§ **Provided passage**
For the first time, a radar signal was sent between the Earth and the Sun. A team led by Dr. Von R. Eshleman, Lt. Col. Robert C. Barthle, and Dr. Philip B. Gallagher, transmitted the beam from Stanford University in Palo Alto, California, and received the return 17 minutes later. The morning experiments were repeated on April 10 and April 12, and the data was published in the journal Science on February 5, 1960.
By a margin of 386,845 to 314,380 voters in Oklahoma elected to repeal the state's constitutional prohibition on the sale of alcohol, leaving Mississippi as the only dry American state.  Liquor sales began on September 1.
The town of Jackpot, Nevada, was founded.  Located a few miles south of the border with Idaho, the gambling center was created after Idaho banned gambling.

§ **To do**
According to the provided passage, how long after transmission from Stanford University was the radar signal's return received?

§ **Provided records**
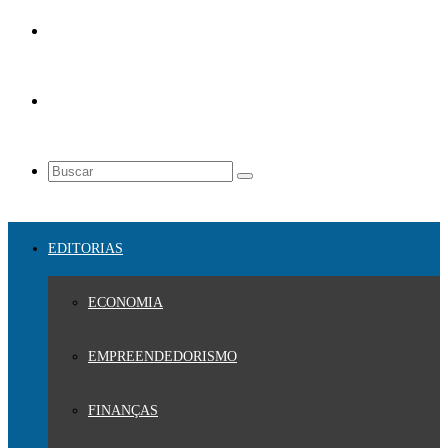
EDITORIAS
ECONOMIA
EMPREENDEDORISMO
FINANÇAS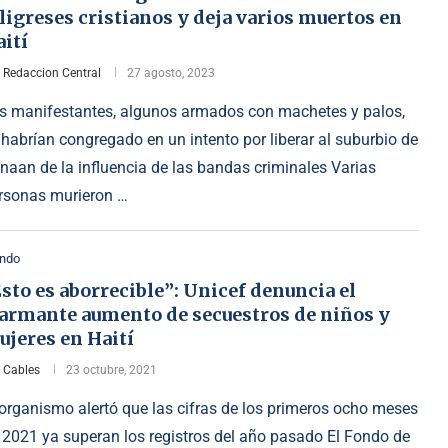
ligreses cristianos y deja varios muertos en
ití
r
Redaccion Central
27 agosto, 2023
s manifestantes, algunos armados con machetes y palos,
 habrían congregado en un intento por liberar al suburbio de
naan de la influencia de las bandas criminales Varias
rsonas murieron …
ndo
sto es aborrecible”: Unicef denuncia el
larmante aumento de secuestros de niños y
ujeres en Haití
r
Cables
23 octubre, 2021
 organismo alertó que las cifras de los primeros ocho meses
 2021 ya superan los registros del año pasado El Fondo de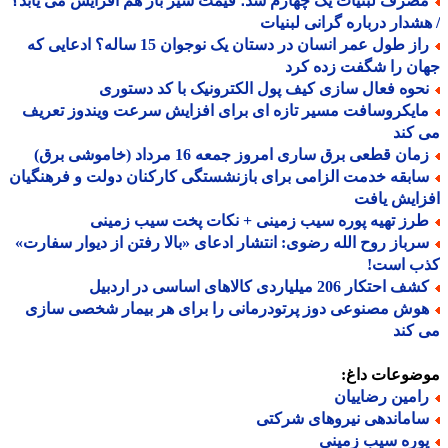
صرف لبنیات یک چهارم شد؛ قیمت شیر باز هم افزایش می یابد؟
شدار درباره گرانی لبنیات
راز طول عمر انسان در دستان یک نوجوان 15 ساله؟ ادعایی که
ن را شگفت زده کرد
حوه فعال سازی کیف پول الکترونیک با کد دستوری
ایکروسافت مسیر تازه ای برای افزایش سرعت ویندوز تعریف
کند
ان قطعی برق ساری امروز جمعه 16 مرداد (خاموشی برق)
ابقه خدمت الزامی برای بازنشستگی کارکنان دولت و فرهنگیان
ایش یافت
رز تهیه پوره سیب زمینی + نکات پخت سیب زمینی
رباز روح الله رضوی: انتشار ادعای «بالا رفتن از دیوار سفارت»
ب است!
 احتکار 206 میلیاردی کالاهای اساسی در اردبیل
وش مصنوعی دوز پرتودرمانی را برای هر بیمار شخصی سازی
کند
ضوعات داغ:
امین رضاییان
اماندهی نیروهای شرکتی
وره سیب زمینی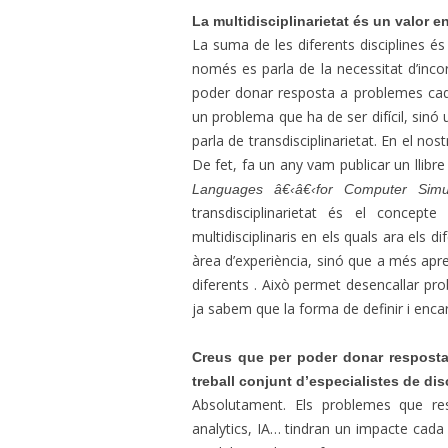
La multidisciplinarietat és un valor 
La suma de les diferents disciplines é
només es parla de la necessitat d’inco
poder donar resposta a problemes ca
un problema que ha de ser difícil, sinó
parla de transdisciplinarietat. En el n
De fet, fa un any vam publicar un llibre
Languages â€‹â€‹for Computer Simula
transdisciplinarietat és el concept
multidisciplinaris en els quals ara els 
àrea d’experiència, sinó que a més apr
diferents . Això permet desencallar pr
ja sabem que la forma de definir i encar
Creus que per poder donar respost
treball conjunt d’especialistes de dis
Absolutament. Els problemes que re
analytics, IA… tindran un impacte cada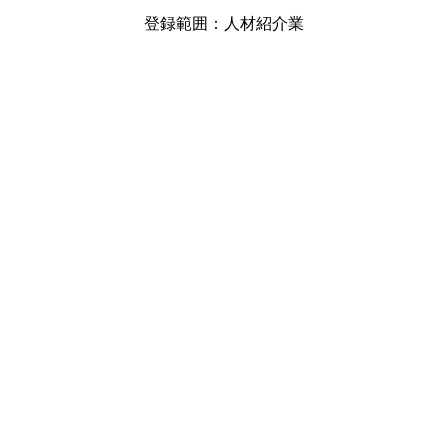
登録範囲：人材紹介業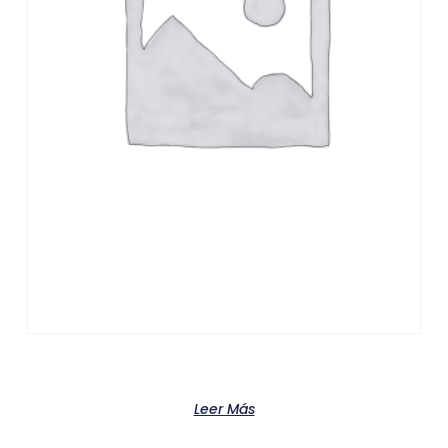
Product
Leer Más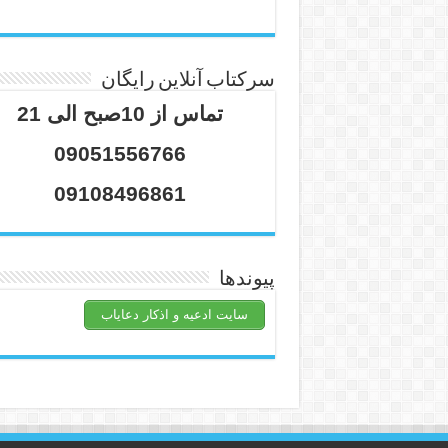
سرکتاب آنلاین رایگان
تماس از 10صبح الی 21
09051556766
09108496861
پیوندها
سایت ادعیه و اذکار دعایاب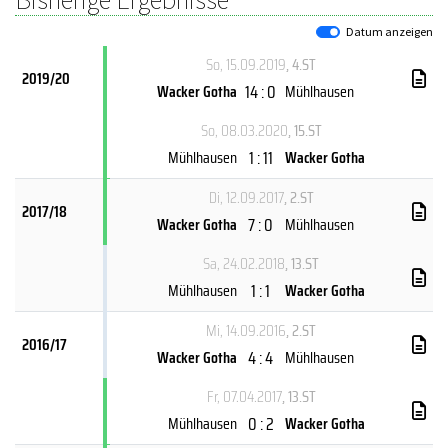
Datum anzeigen
So, 15.09.2019
, 4.ST
2019/20
14 : 0
Wacker Gotha
Mühlhausen
So, 08.03.2020
, 15.ST
1 : 11
Mühlhausen
Wacker Gotha
Di, 12.09.2017
, 2.ST
2017/18
7 : 0
Wacker Gotha
Mühlhausen
Sa, 24.02.2018
, 13.ST
1 : 1
Mühlhausen
Wacker Gotha
Mi, 14.09.2016
, 2.ST
2016/17
4 : 4
Wacker Gotha
Mühlhausen
Fr, 07.04.2017
, 13.ST
0 : 2
Mühlhausen
Wacker Gotha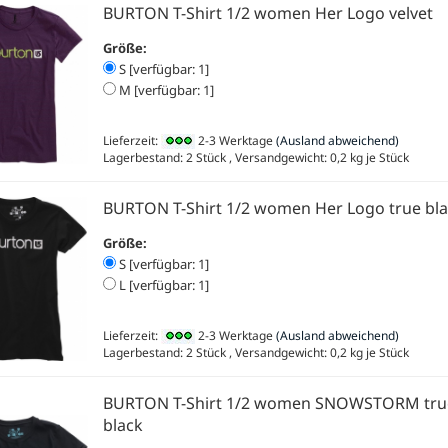
BURTON T-Shirt 1/2 women Her Logo velvet
Größe:
S [verfügbar: 1]
M [verfügbar: 1]
Lieferzeit:
2-3 Werktage
(Ausland abweichend)
Lagerbestand: 2 Stück , Versandgewicht:
0,2
kg je Stück
BURTON T-Shirt 1/2 women Her Logo true bl
Größe:
S [verfügbar: 1]
L [verfügbar: 1]
Lieferzeit:
2-3 Werktage
(Ausland abweichend)
Lagerbestand: 2 Stück , Versandgewicht:
0,2
kg je Stück
BURTON T-Shirt 1/2 women SNOWSTORM tru
black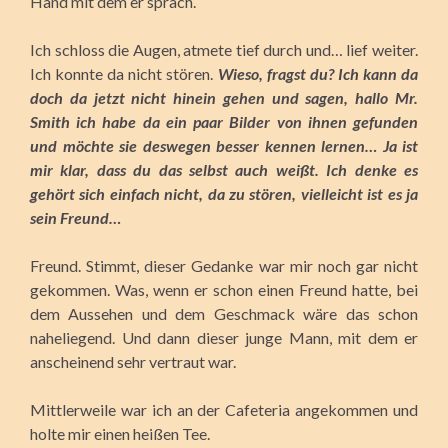
Hand mit dem er sprach.
Ich schloss die Augen, atmete tief durch und… lief weiter.
Ich konnte da nicht stören.
Wieso, fragst du? Ich kann da
doch da jetzt nicht hinein gehen und sagen, hallo Mr.
Smith ich habe da ein paar Bilder von ihnen gefunden
und möchte sie deswegen besser kennen lernen… Ja ist
mir klar, dass du das selbst auch weißt. Ich denke es
gehört sich einfach nicht, da zu stören, vielleicht ist es ja
sein Freund…
Freund. Stimmt, dieser Gedanke war mir noch gar nicht
gekommen. Was, wenn er schon einen Freund hatte, bei
dem Aussehen und dem Geschmack wäre das schon
naheliegend. Und dann dieser junge Mann, mit dem er
anscheinend sehr vertraut war.
Mittlerweile war ich an der Cafeteria angekommen und
holte mir einen heißen Tee.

§ **Exercise result**
17 minutes later.